Palin's drive to lead the charge against defense cuts on the right was on display in a June 27 speech at "Freedom Fest," a conservative gathering in Norfolk, VA, where she sent a clear message to Republicans that deficit reduction can't come at the expense of the military.
"Something has to be done urgently to stop the out of control Obama-Reid-Pelosi spending machine, and no government agency should be immune from budget scrutiny," she said. "We must make sure, however, that we do nothing to undermine the effectiveness of our military. If we lose wars, if we lose the ability to deter adversaries, if we lose the ability to provide security for ourselves and for our allies, we risk losing all that makes America great! That is a price we cannot afford to pay."

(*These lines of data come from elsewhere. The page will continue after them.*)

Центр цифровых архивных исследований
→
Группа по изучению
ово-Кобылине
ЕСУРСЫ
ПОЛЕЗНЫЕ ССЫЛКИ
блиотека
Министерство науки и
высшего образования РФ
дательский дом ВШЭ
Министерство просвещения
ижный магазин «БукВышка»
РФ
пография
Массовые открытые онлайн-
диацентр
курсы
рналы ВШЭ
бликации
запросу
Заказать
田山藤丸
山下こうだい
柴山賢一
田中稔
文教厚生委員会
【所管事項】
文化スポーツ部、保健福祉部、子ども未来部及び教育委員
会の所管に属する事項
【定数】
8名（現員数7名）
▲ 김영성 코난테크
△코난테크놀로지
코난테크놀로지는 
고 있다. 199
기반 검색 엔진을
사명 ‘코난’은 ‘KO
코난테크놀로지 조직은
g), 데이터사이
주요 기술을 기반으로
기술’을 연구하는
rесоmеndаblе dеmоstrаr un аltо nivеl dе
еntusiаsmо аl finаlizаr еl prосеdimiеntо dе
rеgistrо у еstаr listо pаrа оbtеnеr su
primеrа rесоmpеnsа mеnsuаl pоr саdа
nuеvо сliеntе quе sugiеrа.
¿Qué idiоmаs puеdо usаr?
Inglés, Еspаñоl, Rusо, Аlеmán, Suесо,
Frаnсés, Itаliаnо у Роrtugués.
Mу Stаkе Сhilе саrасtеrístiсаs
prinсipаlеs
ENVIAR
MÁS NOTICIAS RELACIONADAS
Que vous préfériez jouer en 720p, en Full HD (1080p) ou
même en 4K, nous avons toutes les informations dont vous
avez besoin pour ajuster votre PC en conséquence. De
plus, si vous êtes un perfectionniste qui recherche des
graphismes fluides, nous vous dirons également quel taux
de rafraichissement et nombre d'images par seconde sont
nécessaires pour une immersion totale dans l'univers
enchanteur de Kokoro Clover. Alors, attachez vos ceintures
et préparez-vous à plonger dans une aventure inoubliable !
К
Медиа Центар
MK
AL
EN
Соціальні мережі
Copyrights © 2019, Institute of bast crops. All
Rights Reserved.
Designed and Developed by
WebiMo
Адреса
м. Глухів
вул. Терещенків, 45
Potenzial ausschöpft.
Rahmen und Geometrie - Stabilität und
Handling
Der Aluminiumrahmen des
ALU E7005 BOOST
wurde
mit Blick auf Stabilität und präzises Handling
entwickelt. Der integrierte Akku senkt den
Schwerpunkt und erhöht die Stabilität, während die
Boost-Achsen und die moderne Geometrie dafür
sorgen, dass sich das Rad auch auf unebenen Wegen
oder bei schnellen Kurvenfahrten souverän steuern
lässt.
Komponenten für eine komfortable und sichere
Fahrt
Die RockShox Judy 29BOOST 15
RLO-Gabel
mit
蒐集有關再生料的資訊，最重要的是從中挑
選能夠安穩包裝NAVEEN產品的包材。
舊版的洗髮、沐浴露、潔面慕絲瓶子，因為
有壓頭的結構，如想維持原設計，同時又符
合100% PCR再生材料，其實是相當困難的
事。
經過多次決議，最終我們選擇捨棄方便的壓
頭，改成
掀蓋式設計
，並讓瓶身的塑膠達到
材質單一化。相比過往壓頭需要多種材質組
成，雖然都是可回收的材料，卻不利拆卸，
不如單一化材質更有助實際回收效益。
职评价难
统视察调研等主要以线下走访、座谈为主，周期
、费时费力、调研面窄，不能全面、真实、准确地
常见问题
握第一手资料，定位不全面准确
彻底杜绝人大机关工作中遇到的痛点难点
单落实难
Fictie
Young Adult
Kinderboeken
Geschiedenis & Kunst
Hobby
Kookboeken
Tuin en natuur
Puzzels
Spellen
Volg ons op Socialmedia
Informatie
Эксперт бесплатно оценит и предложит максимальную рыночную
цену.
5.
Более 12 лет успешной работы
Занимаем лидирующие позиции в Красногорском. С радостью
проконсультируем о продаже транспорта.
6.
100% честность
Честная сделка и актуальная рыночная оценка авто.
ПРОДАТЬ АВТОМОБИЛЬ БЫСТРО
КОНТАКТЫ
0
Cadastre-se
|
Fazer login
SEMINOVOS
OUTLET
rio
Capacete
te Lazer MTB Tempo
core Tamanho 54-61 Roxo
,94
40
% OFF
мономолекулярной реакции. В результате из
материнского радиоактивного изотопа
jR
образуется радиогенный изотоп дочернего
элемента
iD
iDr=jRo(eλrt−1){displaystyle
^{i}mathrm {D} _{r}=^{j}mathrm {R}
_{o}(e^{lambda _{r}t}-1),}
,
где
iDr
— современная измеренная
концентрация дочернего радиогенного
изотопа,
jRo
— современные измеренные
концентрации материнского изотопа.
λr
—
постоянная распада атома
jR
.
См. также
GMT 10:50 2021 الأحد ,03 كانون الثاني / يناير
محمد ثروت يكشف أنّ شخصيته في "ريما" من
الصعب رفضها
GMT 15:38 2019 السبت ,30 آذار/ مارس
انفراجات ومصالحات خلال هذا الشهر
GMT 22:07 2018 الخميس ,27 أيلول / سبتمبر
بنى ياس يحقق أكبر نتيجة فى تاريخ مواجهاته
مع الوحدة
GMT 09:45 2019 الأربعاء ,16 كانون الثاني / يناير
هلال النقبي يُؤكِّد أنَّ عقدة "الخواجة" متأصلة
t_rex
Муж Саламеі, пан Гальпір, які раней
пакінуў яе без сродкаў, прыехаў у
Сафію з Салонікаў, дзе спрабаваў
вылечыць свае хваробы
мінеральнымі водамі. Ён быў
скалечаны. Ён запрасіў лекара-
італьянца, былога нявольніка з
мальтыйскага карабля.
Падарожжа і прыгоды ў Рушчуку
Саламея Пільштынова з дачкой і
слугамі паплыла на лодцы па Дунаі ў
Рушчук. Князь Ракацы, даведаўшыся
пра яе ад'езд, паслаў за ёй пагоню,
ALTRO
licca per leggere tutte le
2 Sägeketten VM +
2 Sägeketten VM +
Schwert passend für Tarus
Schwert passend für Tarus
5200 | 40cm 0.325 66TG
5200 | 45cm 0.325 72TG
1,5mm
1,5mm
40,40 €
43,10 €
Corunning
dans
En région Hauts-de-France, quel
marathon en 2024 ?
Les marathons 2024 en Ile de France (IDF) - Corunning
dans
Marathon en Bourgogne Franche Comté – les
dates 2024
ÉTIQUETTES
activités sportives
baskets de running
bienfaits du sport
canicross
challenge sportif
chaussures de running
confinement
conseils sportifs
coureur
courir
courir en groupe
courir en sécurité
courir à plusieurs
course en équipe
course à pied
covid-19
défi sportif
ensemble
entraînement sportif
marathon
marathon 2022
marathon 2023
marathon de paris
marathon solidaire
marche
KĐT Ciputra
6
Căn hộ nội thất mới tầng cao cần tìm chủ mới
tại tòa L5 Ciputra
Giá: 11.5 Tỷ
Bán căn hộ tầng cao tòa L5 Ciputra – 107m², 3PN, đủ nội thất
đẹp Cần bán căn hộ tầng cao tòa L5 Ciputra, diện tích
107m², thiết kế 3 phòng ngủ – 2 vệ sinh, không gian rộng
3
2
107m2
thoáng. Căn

Palin also directly took on Defense Secretary Robert Gates, a Republican, challenging his drive to reign in procurement spending and reevaluate the need for certain huge weapons systems and platforms.
"Secretary Gates recently spoke about the future of the U.S. Navy. He said we have to ‘ask whether the nation can really afford a Navy that relies on $3 to $6 billion destroyers, $7 billion submarines, and $11 billion carriers.' He went on to ask, ‘Do we really need ... more strike groups for another 30 years when no other country has more than one?'" Palin said. "Well, my answer is pretty simple: Yes, we can and, yes, we do, because we must." […]
Opponents of defense budget cuts see Palin as perfectly positioned to make their case to the Tea Party rank and file. The former Alaska governor and vice-presidential candidate remains hugely popular among the conservative base, giving her credibility even within the libertarian wing of the GOP represented by Ron and Rand Paul, two Tea Party favorites.
Norman Podhoretz, the former editor of Commentary and an influential neoconservative, argued in a Wall Street Journal op-ed in March that although Palin has become identified with the Tea Party, on national security she provides a bridge to the hawkish side of the GOP.
"Her views are much closer to those of her conservative opponents than they are to the isolationists and protectionists on the ‘paleoconservative' right or to the unrealistic ‘realism' of the ‘moderate' Republicans who inhabit the establishment center," he wrote.